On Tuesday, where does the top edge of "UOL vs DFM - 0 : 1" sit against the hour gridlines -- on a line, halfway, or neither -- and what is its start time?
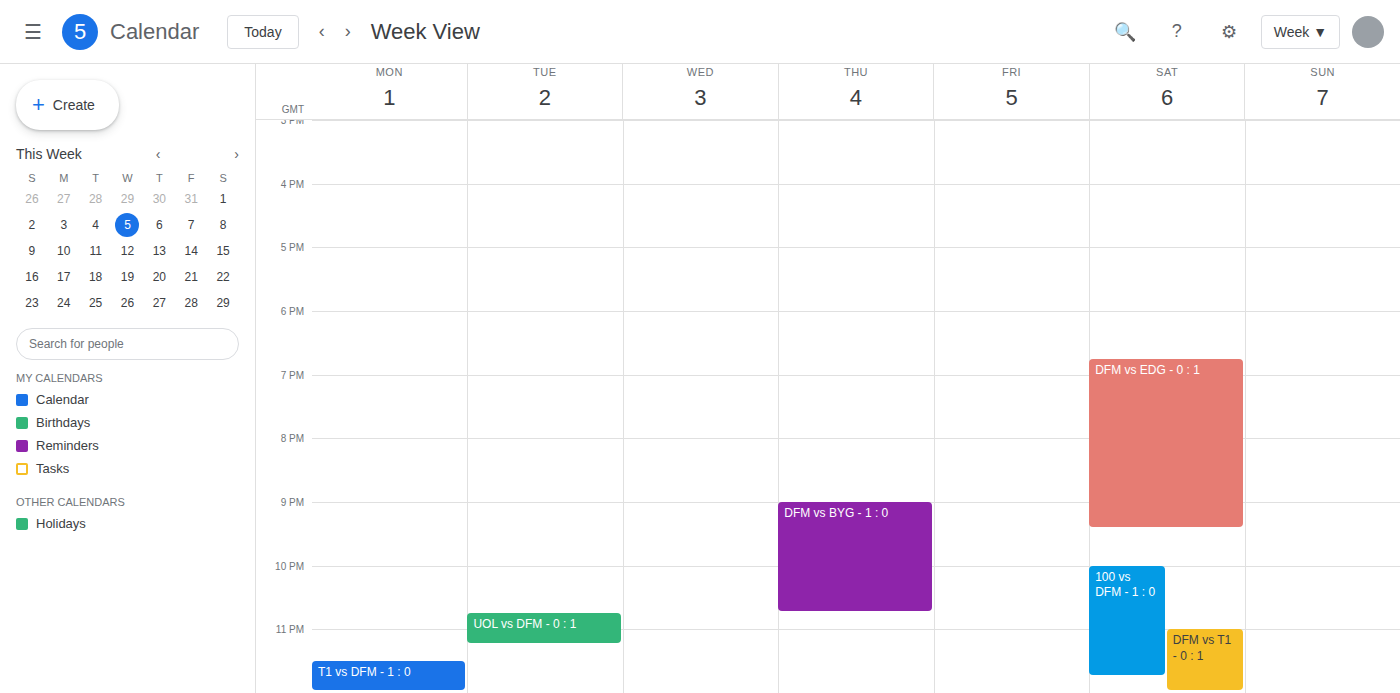
10:45 PM -- neither: three quarters of the way from the 10 PM line to the 11 PM line.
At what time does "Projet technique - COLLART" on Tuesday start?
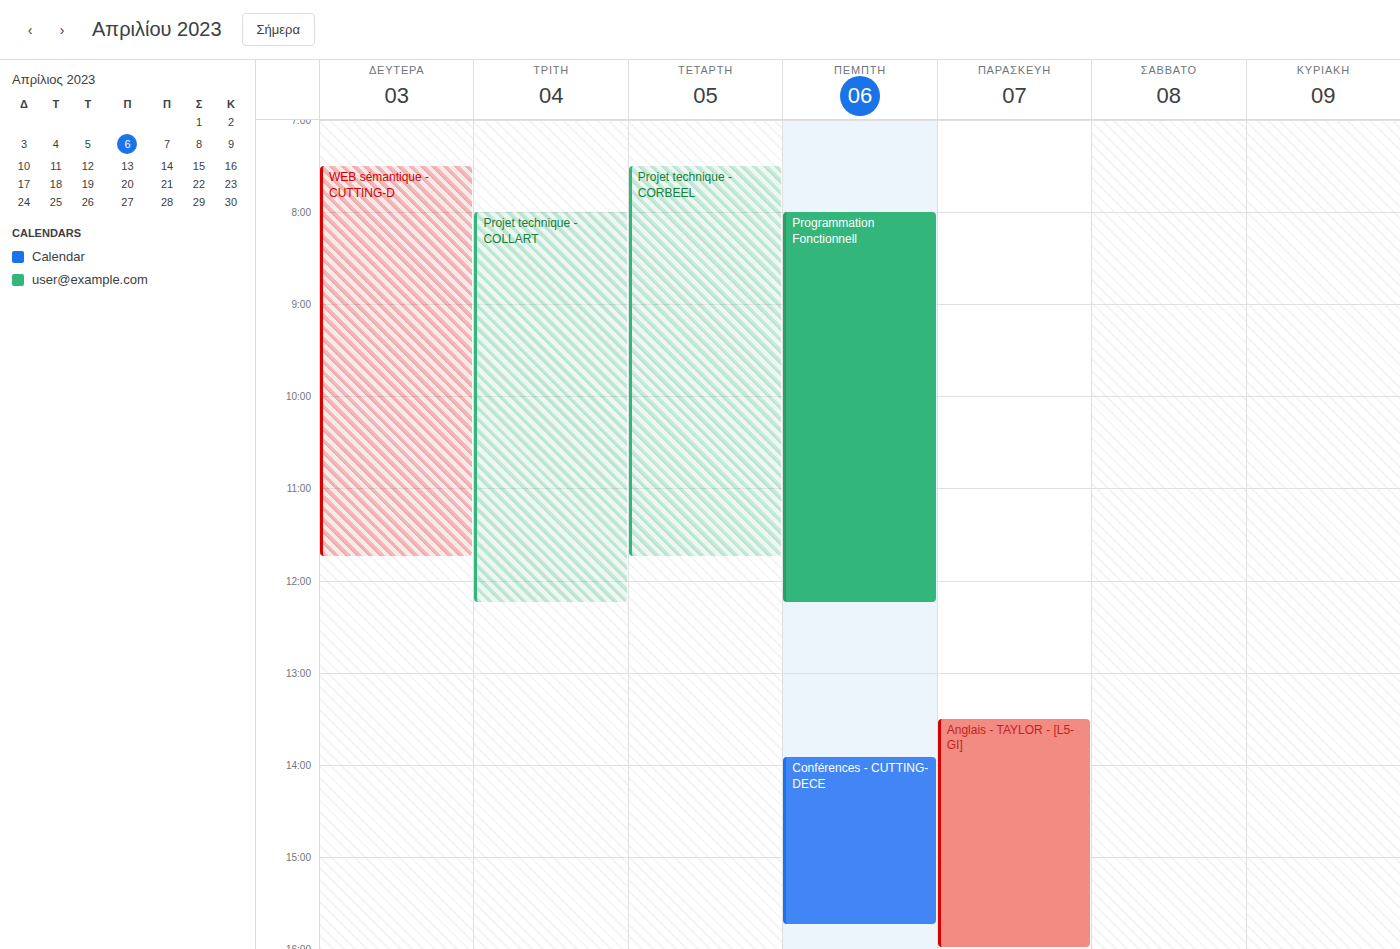
8:00 AM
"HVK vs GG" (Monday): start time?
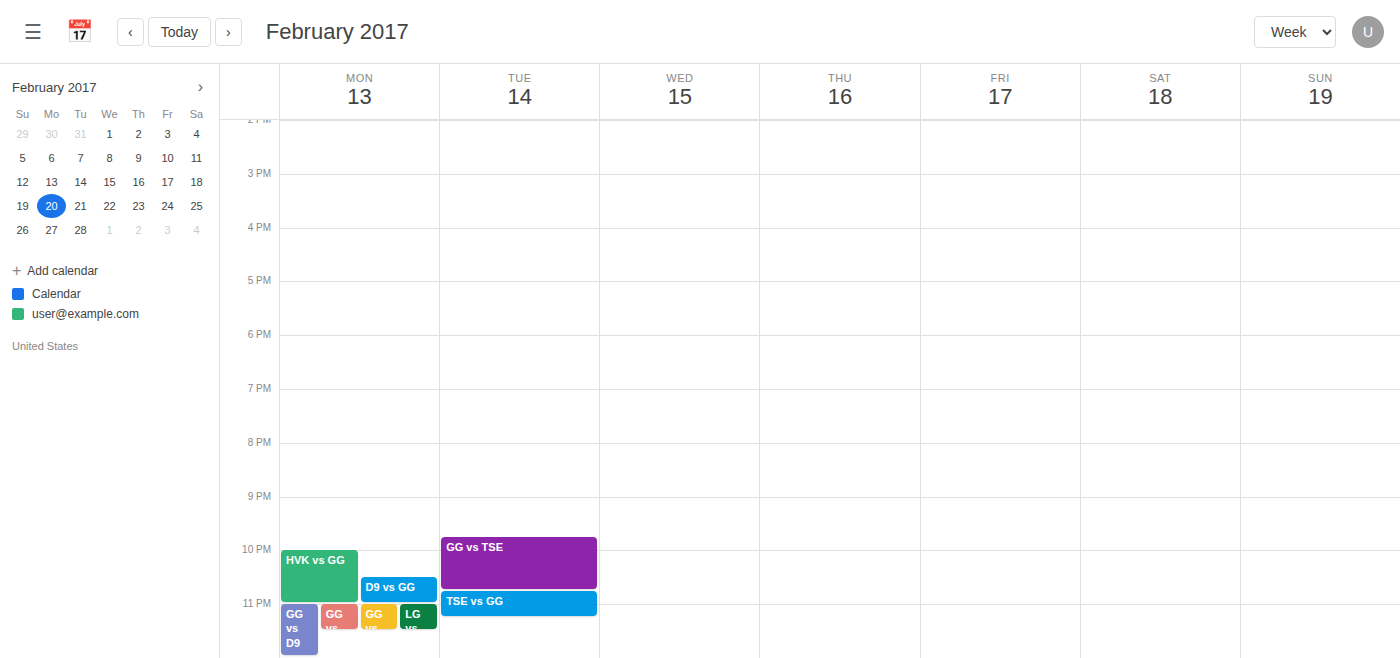
10:00 PM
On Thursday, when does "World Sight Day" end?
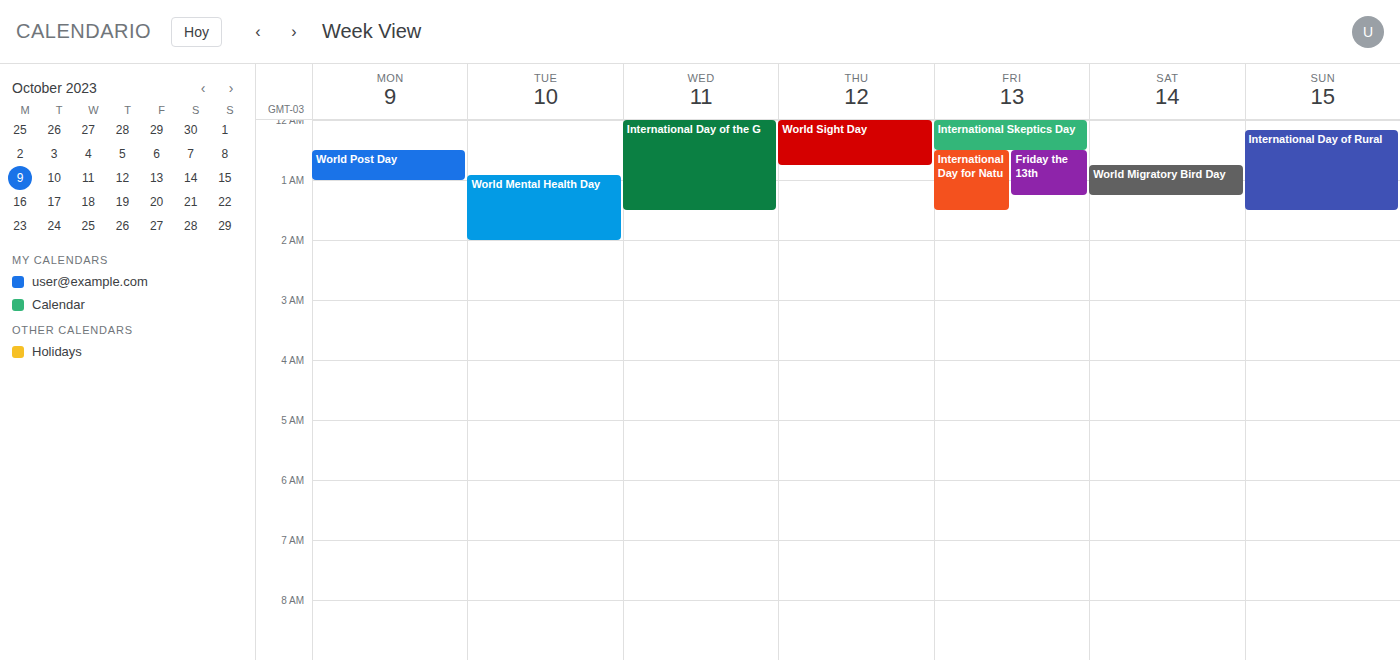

__________

- **The problem**: Print every line of the records above word for word, leaving out the pictures.

- **Finished answer**:
On Tuesday, where does the top edge of "UOL vs DFM - 0 : 1" sit against the hour gridlines -- on a line, halfway, or neither -- and what is its start time?
10:45 PM -- neither: three quarters of the way from the 10 PM line to the 11 PM line.
At what time does "Projet technique - COLLART" on Tuesday start?
8:00 AM
"HVK vs GG" (Monday): start time?
10:00 PM
On Thursday, when does "World Sight Day" end?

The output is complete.